- Available data

+ + + +

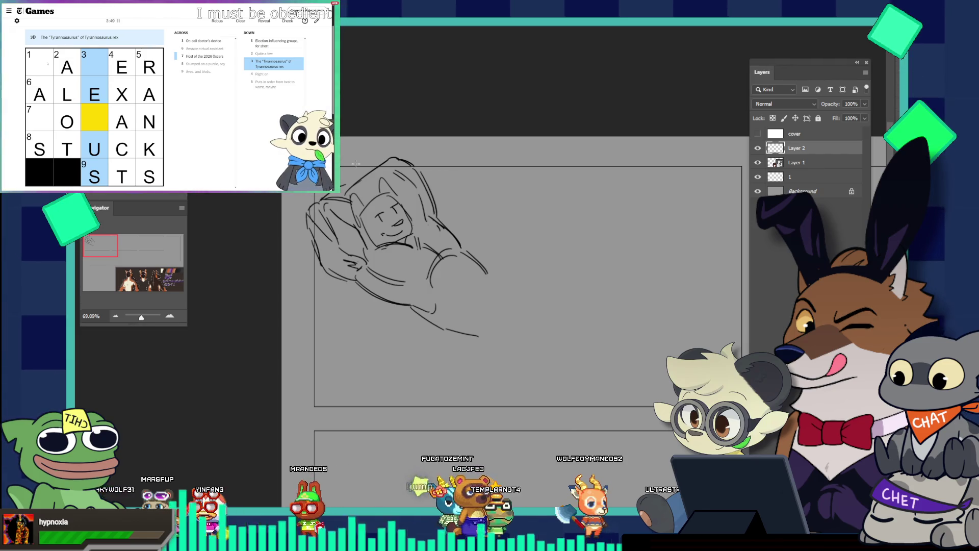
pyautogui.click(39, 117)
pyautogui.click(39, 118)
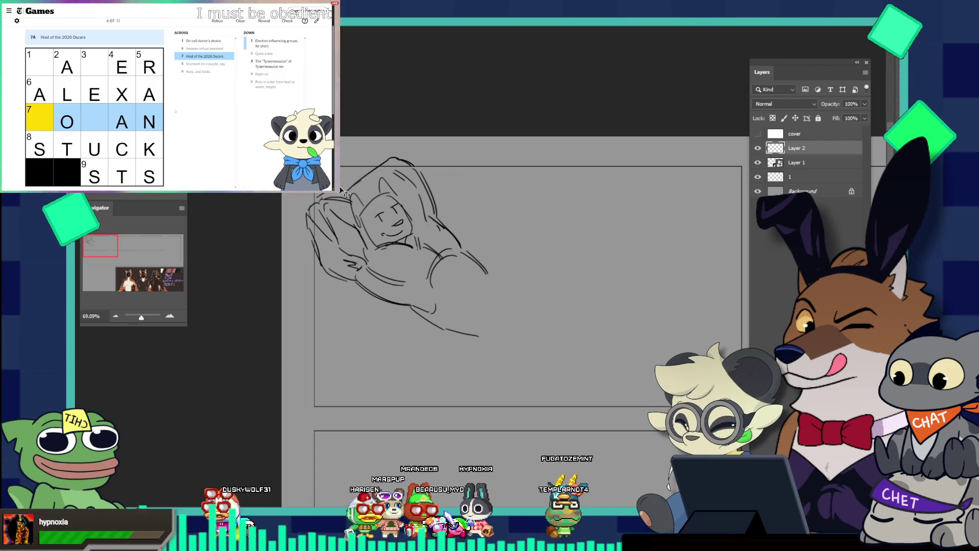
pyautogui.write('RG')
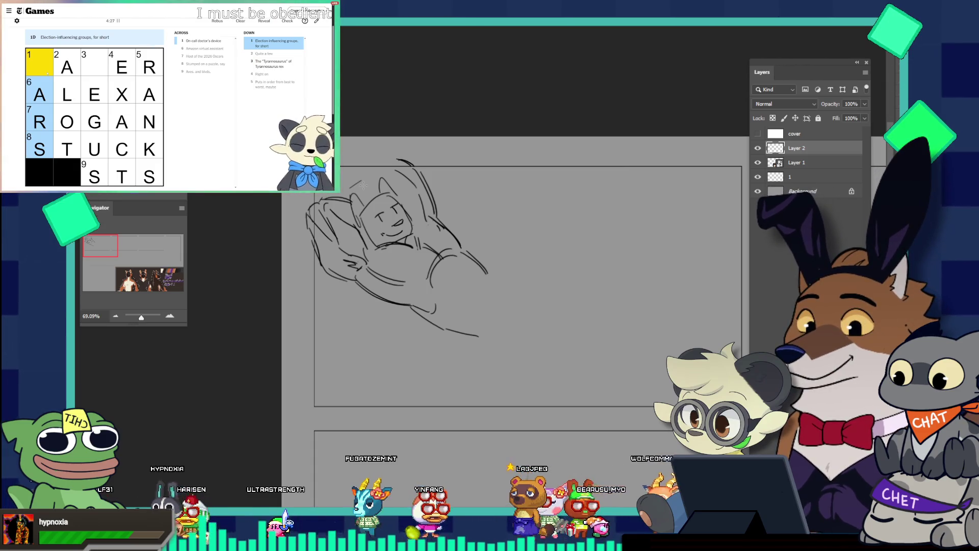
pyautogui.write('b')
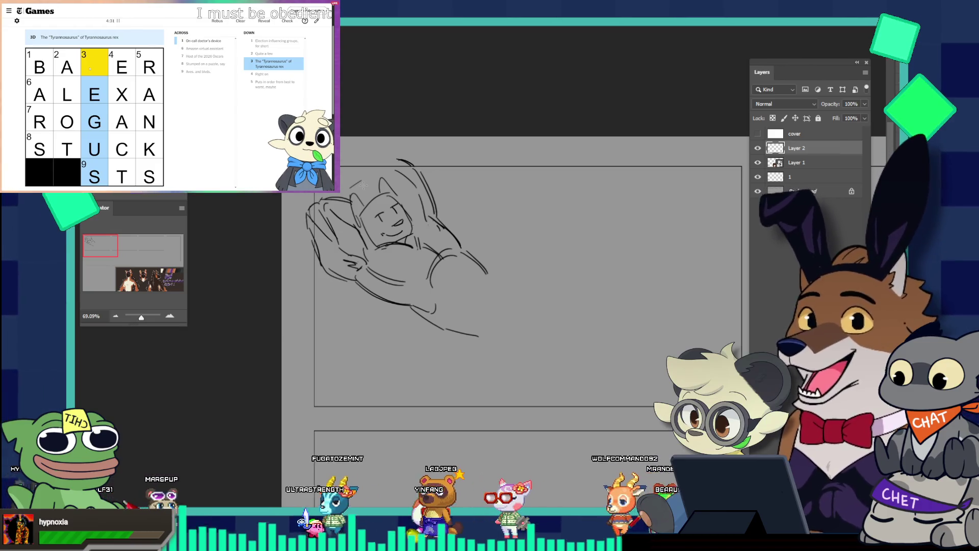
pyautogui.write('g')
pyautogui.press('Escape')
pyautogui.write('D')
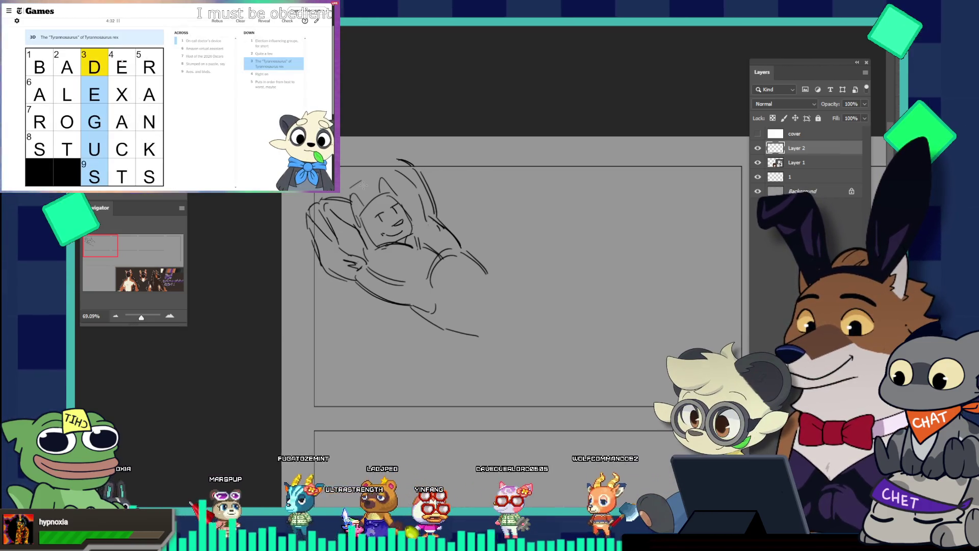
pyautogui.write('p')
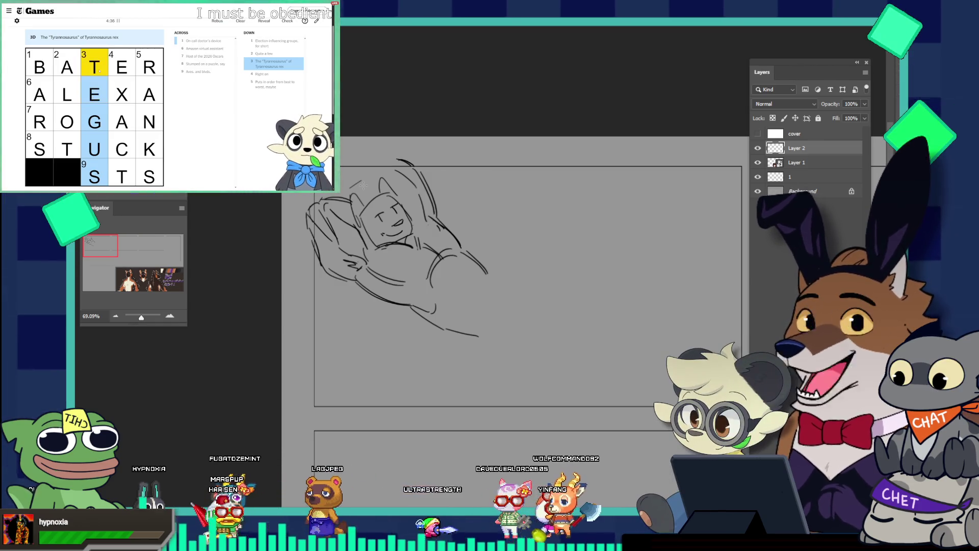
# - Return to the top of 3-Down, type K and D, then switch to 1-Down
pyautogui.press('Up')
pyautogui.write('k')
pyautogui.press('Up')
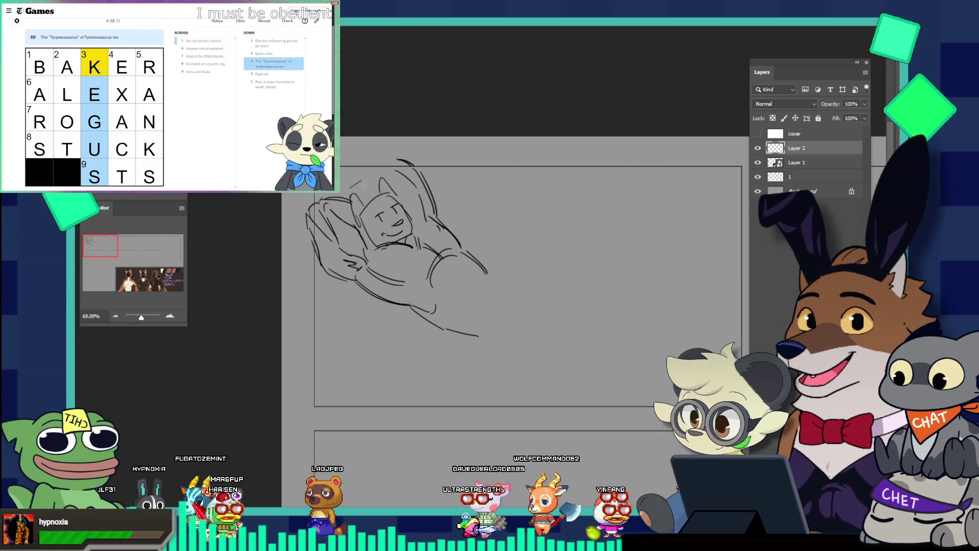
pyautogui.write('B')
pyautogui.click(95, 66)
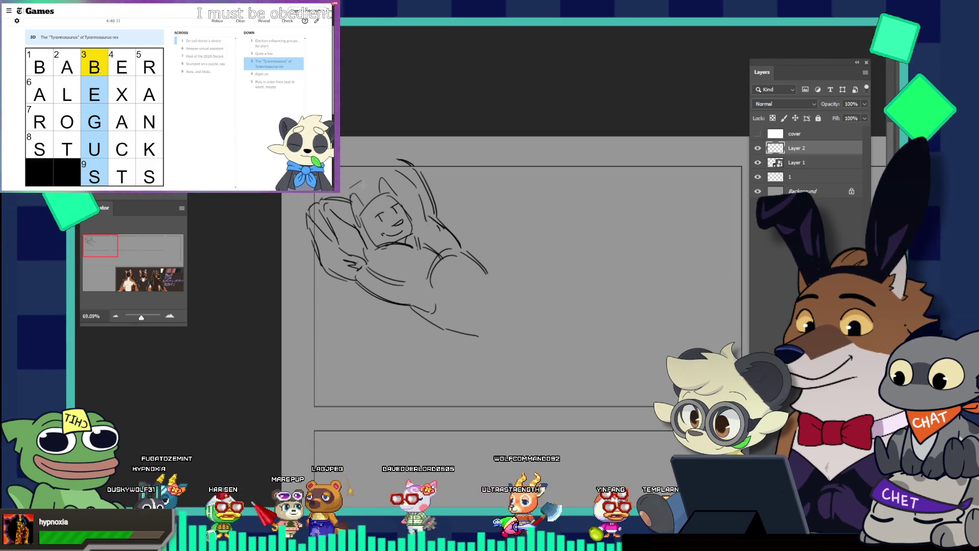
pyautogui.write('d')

+ + + +

- Exercise aim
Give the lines from the one containing "pyautogui.write('g')" through the final line of the material again, exactly and in full, but without pictures.

- Written response
pyautogui.write('g')
pyautogui.press('Escape')
pyautogui.write('D')
pyautogui.write('p')
# - Return to the top of 3-Down, type K and D, then switch to 1-Down
pyautogui.press('Up')
pyautogui.write('k')
pyautogui.press('Up')
pyautogui.write('B')
pyautogui.click(95, 66)
pyautogui.write('d')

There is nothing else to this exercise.